00:05Mas eu quero falar o seguinte, como é que eu vou dar sopa com um cara morador de rua?
00:11Se eu não tenho a solução pra ele?
00:14Como é que eu vou tratar? Eu vou engordar o vagabundo?
00:17Eu vou engordar o pilantra?
00:19Que negócio é esse?
00:22Você vai dar sopa? Dá sopa, mata fome, mas dá solução pra ele.
00:27Você mora aonde? Bora em Pará de Minas.
00:30Não, você vai ter que ir embora daqui.
00:31Aqui não pode ficar, não.
00:33Aqui não. Eu posso fazer isso como cidadão, eu posso fazer.
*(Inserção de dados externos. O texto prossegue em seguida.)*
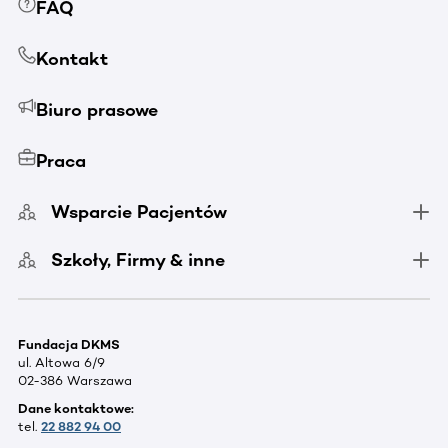
FAQ
Kontakt
Biuro prasowe
Praca
Wsparcie Pacjentów
Szkoły, Firmy & inne
Fundacja DKMS
ul. Altowa 6/9
02-386 Warszawa
Dane kontaktowe:
tel.
22 882 94 00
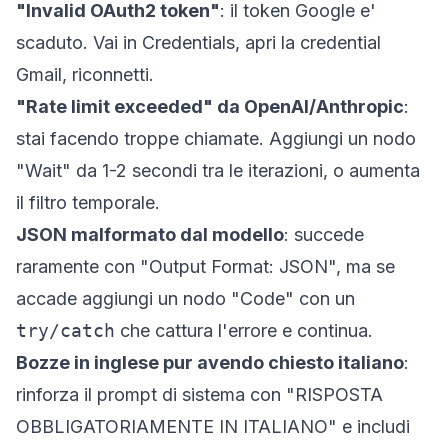
"Invalid OAuth2 token"
: il token Google e'
scaduto. Vai in Credentials, apri la credential
Gmail, riconnetti.
"Rate limit exceeded" da OpenAI/Anthropic
:
stai facendo troppe chiamate. Aggiungi un nodo
"Wait" da 1-2 secondi tra le iterazioni, o aumenta
il filtro temporale.
JSON malformato dal modello
: succede
raramente con "Output Format: JSON", ma se
accade aggiungi un nodo "Code" con un
try/catch
che cattura l'errore e continua.
Bozze in inglese pur avendo chiesto italiano
:
rinforza il prompt di sistema con "RISPOSTA
OBBLIGATORIAMENTE IN ITALIANO" e includi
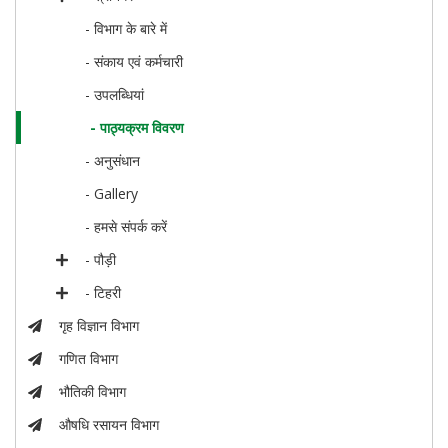
- विभाग के बारे में
- संकाय एवं कर्मचारी
- उपलब्धियां
- पाठ्यक्रम विवरण
- अनुसंधान
- Gallery
- हमसे संपर्क करें
- पौड़ी
- टिहरी
गृह विज्ञान विभाग
गणित विभाग
भौतिकी विभाग
औषधि रसायन विभाग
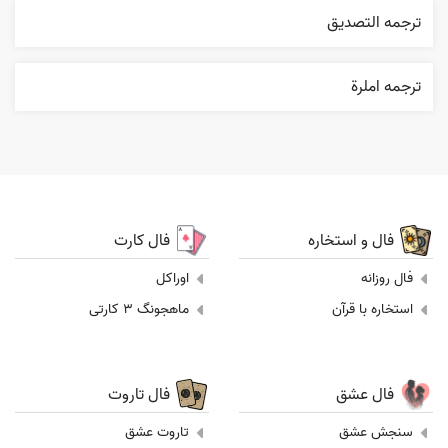
ترجمه التصديق
ترجمه املرة
فال و استخاره
فال کارت
فال روزانه
اوراکل
استخاره با قرآن
ماهجونگ 3 کارتی
فال عشق
فال تاروت
سنجش عشق
تاروت عشق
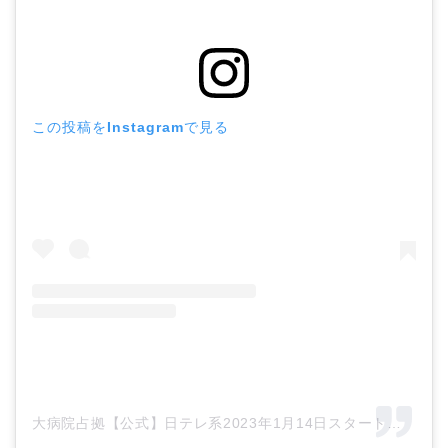
この投稿をInstagramで見る
大病院占拠【公式】日テレ系2023年1月14日スタート
新土曜ド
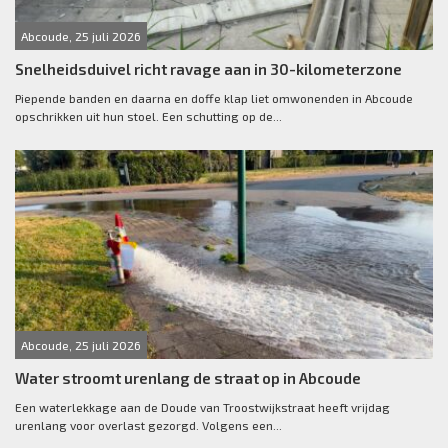
Abcoude, 25 juli 2026
Snelheidsduivel richt ravage aan in 30-kilometerzone
Piepende banden en daarna en doffe klap liet omwonenden in Abcoude
opschrikken uit hun stoel. Een schutting op de...
Abcoude, 25 juli 2026
Water stroomt urenlang de straat op in Abcoude
Een waterlekkage aan de Doude van Troostwijkstraat heeft vrijdag
urenlang voor overlast gezorgd. Volgens een...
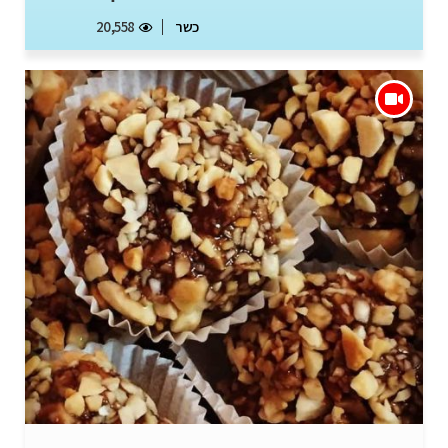
כשר
20,558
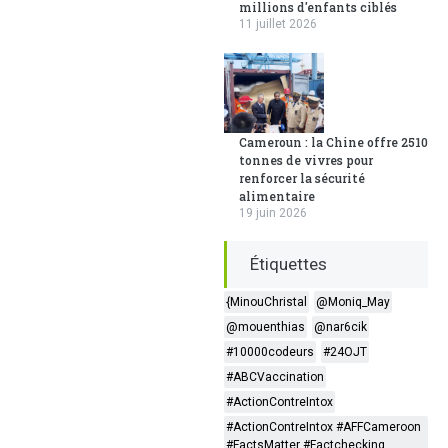
millions d'enfants ciblés
11 juillet 2026
Cameroun : la Chine offre 2510
tonnes de vivres pour
renforcer la sécurité
alimentaire
19 juin 2026
Étiquettes
{MinouChristal
@Moniq_May
@mouenthias
@nar6cik
#10000codeurs
#24OJT
#ABCVaccination
#ActionContreIntox
#ActionContreIntox #AFFCameroon
#FactsMatter #Factchecking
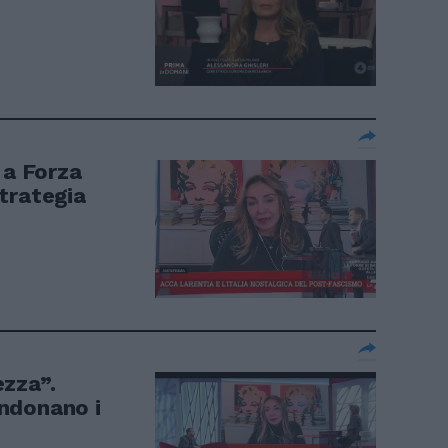
 a Forza
strategia
zza”.
bandonano i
00:37Mas a polícia não tem autoridade pra fazer.
00:39Que se a polícia fizer isso, o cara perde a farda no outro dia.
00:43Infelizmente, aperta.
00:45Então, mas eu recebi o apoio do coronel.
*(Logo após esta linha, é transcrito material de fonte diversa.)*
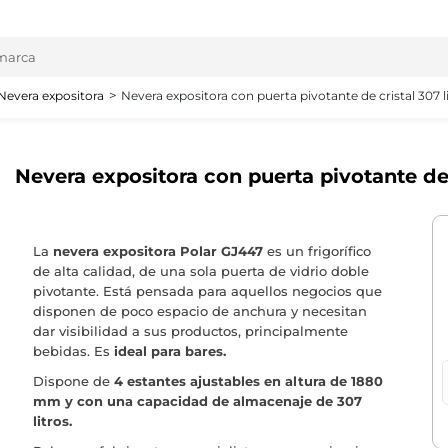
Nevera expositora
Nevera expositora con puerta pivotante de cristal 307 l
Nevera expositora con puerta pivotante de 
La
nevera expositora Polar GJ447
es un frigorífico
de alta calidad, de una sola puerta de vidrio doble
pivotante. Está pensada para aquellos negocios que
disponen de poco espacio de anchura y necesitan
dar visibilidad a sus productos, principalmente
bebidas. Es
ideal para bares.
Dispone de
4 estantes ajustables en altura de 1880
mm y con una capacidad de almacenaje de 307
litros.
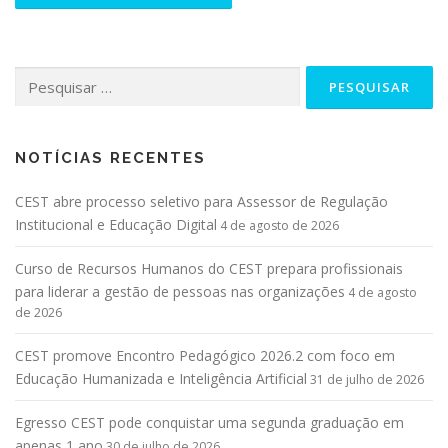
NOTÍCIAS RECENTES
CEST abre processo seletivo para Assessor de Regulação
Institucional e Educação Digital
4 de agosto de 2026
Curso de Recursos Humanos do CEST prepara profissionais
para liderar a gestão de pessoas nas organizações
4 de agosto
de 2026
CEST promove Encontro Pedagógico 2026.2 com foco em
Educação Humanizada e Inteligência Artificial
31 de julho de 2026
Egresso CEST pode conquistar uma segunda graduação em
apenas 1 ano
30 de julho de 2026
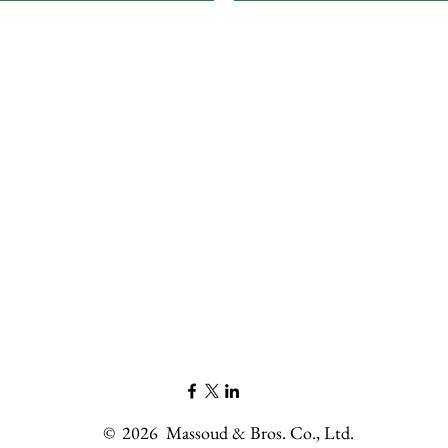
©
2026
Massoud & Bros. Co., Ltd.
00:48Ô, coronel, pode agir, eu tô com você.
00:51E eu tinha dez homens comigo lá na praça.
00:53O cara chegava, então, você é, de Campo Grande.
00:55Eu disse, é?
00:57Você, pois é, você vai embora agora.
00:59Você não fica aqui.
01:02Porque aqui, se você atravessar aquela ponte, amanhã às quatro horas da tarde eu vou fazer seu sepultamento.
01:07É só eu dar ligado aqui e você tomar dois tiros na cabeça.